LISTA DE TAREFAS:
1) Resuma em duas frases o texto sobre Samurai do Entardecer.
2) Transforme em lista o parágrafo do texto sobre Samurai do Entardecer que começa com "Deve-se reparar no ano", sem perder os fatos principais.

═══ TRECHO DO TEXTO ═══

1868. O samurai Seibei vive
na miséria, cuidando de duas filhas. Para economizar
os recursos oferecidos pelo clã, não confraterniza com
os colegas de trabalho, que lhe atribuem a alcunha pejorativa
de "samurai do entardecer". Seu único amigo
é Liname, membro rico do clã, cuja irmã, Tomoe, acaba
de se divorciar do marido beberrão. Seibei e Tomoe se
aproximam – envolvimento amoroso casto, dificultado
pelo abismo social que os separa, de modo que Yamada
revela a maior virtude de Samurai do Entardecer:
a capacidade de mesclar o individual ao coletivo, de
contextualizar tanto o drama familiar do herói (a dificuldade
para sustentar as filhas e a mãe caduca), quanto a relação
afetiva que mantém com a paixão de infância, em relação
ás mudanças político-econômicas trazidas pela Revolução
Meiji à sociedade japonesa.
Deve-se reparar no ano em que transcorre a ação: 1868.
Trata-se do ponto de partida da Revolução Meiji, que,
apesar de citada explicitamente apenas ao término de
Samurai do Entardecer, preenche-o desde o início.
Na história particular de Seibei, presencia-se o crepúsculo
de toda uma era: o fim do shogunato, o fim dos clãs
e dos estamentos, o fim dos samurais. O Japão tradicional
contra o Japão Moderno, em que, por exemplo, aqueles
que se opõem aos vitoriosos são punidos com a morte,
ou no qual o falecimento do senhor do clã é omitido
de todos os habitantes do feudo, já que disputas internas
pelo poder estão em curso.

═══ DADOS FORNECIDOS ═══

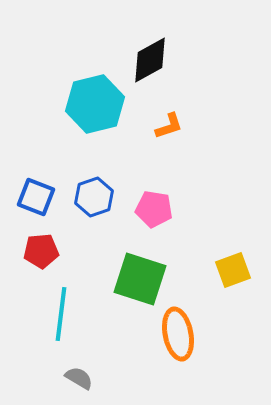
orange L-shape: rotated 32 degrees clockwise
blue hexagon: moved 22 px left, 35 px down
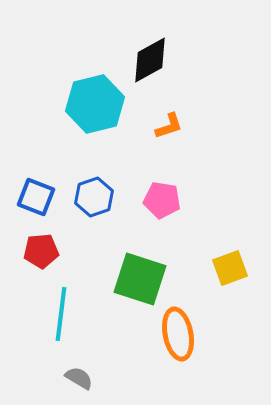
pink pentagon: moved 8 px right, 9 px up
yellow square: moved 3 px left, 2 px up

═══

SOLUÇÕES COMENTADAS:
1) Em 1868, o samurai Seibei vive na miséria cuidando das duas filhas, evita os colegas para economizar e se aproxima de forma casta de Tomoe, irmã de seu amigo rico Liname, apesar do abismo social entre os dois. A maior virtude de Samurai do Entardecer é situar o drama familiar e afetivo do herói nas mudanças trazidas pela Revolução Meiji, que marca o fim do shogunato, dos clãs e dos samurais.

2)
- A ação transcorre em 1868, ponto de partida da Revolução Meiji.
- A revolução só é citada explicitamente no fim, mas preenche a obra desde o início.
- A história de Seibei mostra o crepúsculo de uma era: o fim do shogunato, dos clãs e dos estamentos, e dos samurais.
- O Japão tradicional se contrapõe ao moderno. Como exemplos, quem se opõe aos vitoriosos é punido com a morte, e a morte do senhor do clã é omitida dos habitantes do feudo por causa de disputas internas pelo poder.